» INSTRUCTIONS TO FOLLOW
Copy every line of the data in which the word "hook" occurs.

» TASK MATERIAL
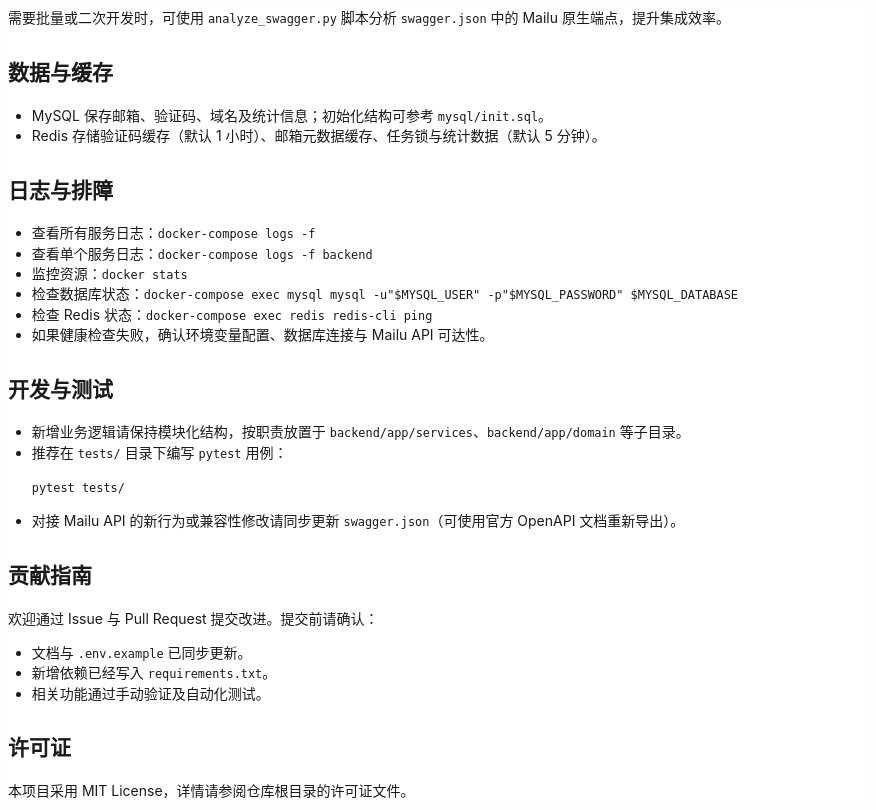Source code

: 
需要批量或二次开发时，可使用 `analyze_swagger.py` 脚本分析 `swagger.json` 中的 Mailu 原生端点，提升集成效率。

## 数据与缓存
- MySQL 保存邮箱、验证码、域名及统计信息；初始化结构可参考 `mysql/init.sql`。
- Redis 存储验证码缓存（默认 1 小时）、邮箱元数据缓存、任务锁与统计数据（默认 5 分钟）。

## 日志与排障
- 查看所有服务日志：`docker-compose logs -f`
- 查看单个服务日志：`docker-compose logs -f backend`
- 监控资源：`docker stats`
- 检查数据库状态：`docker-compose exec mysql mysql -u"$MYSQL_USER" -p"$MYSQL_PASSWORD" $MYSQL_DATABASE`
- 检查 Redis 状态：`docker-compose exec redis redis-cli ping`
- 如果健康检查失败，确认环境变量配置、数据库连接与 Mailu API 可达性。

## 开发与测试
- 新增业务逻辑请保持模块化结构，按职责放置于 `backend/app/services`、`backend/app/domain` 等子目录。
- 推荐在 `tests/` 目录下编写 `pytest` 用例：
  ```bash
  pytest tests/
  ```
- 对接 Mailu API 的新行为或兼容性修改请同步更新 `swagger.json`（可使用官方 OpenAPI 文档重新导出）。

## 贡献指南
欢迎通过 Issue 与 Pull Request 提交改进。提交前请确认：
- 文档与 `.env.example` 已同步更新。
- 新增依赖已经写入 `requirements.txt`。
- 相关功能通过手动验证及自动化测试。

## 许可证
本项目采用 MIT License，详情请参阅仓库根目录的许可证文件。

==

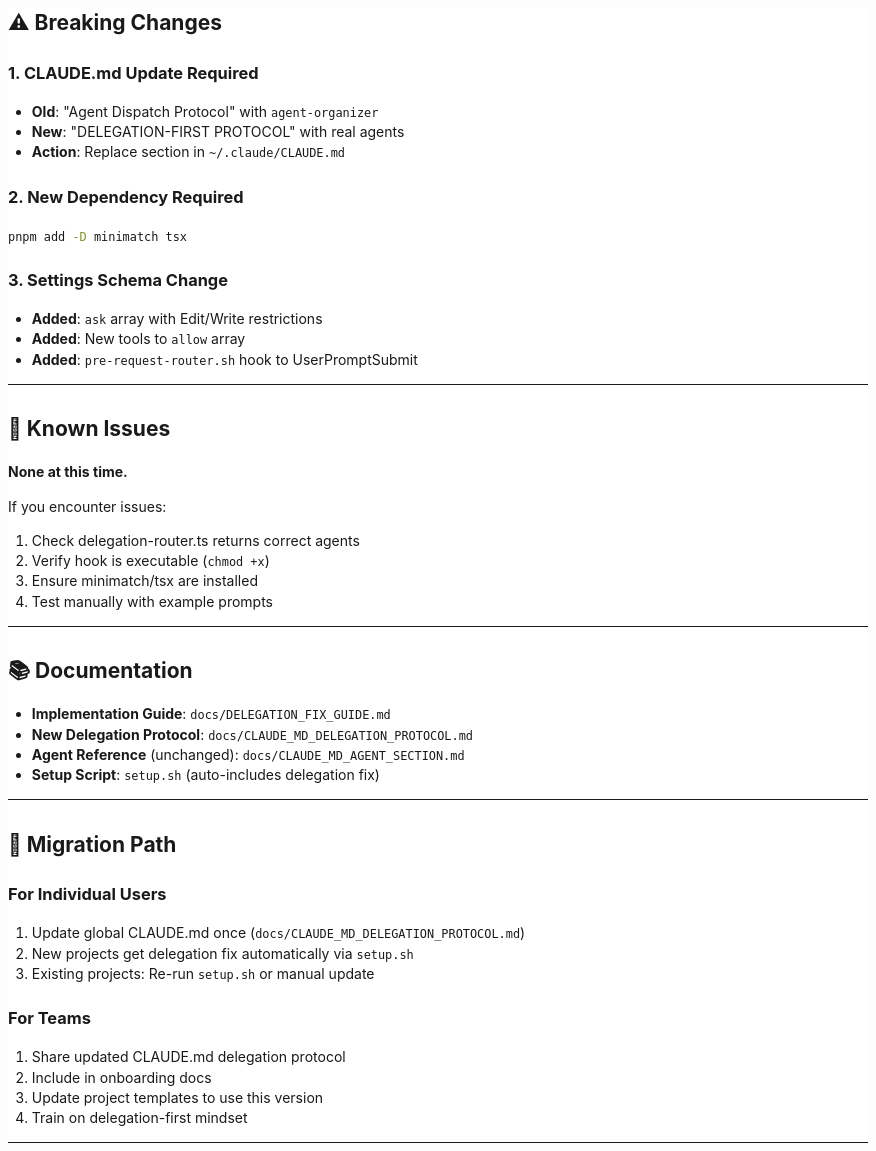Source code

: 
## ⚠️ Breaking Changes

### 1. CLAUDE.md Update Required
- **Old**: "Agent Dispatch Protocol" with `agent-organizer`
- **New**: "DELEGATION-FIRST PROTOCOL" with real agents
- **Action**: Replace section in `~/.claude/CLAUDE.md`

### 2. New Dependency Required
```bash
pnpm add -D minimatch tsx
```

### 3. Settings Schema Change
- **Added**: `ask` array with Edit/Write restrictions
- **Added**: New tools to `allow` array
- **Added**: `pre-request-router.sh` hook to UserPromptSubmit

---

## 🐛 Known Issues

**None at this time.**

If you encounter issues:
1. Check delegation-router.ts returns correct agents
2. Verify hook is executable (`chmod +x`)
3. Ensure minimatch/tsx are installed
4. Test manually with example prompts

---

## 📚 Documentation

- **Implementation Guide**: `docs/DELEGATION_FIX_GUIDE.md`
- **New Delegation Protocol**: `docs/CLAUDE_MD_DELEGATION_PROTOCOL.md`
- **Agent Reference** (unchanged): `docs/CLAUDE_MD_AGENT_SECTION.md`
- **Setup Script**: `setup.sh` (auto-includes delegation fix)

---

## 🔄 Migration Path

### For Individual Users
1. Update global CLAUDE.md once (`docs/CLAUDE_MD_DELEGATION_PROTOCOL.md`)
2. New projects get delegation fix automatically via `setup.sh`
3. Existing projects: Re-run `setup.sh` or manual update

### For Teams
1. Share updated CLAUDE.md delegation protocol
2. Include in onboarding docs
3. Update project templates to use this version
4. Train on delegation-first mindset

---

» TASK ANSWER
- **Added**: `pre-request-router.sh` hook to UserPromptSubmit
2. Verify hook is executable (`chmod +x`)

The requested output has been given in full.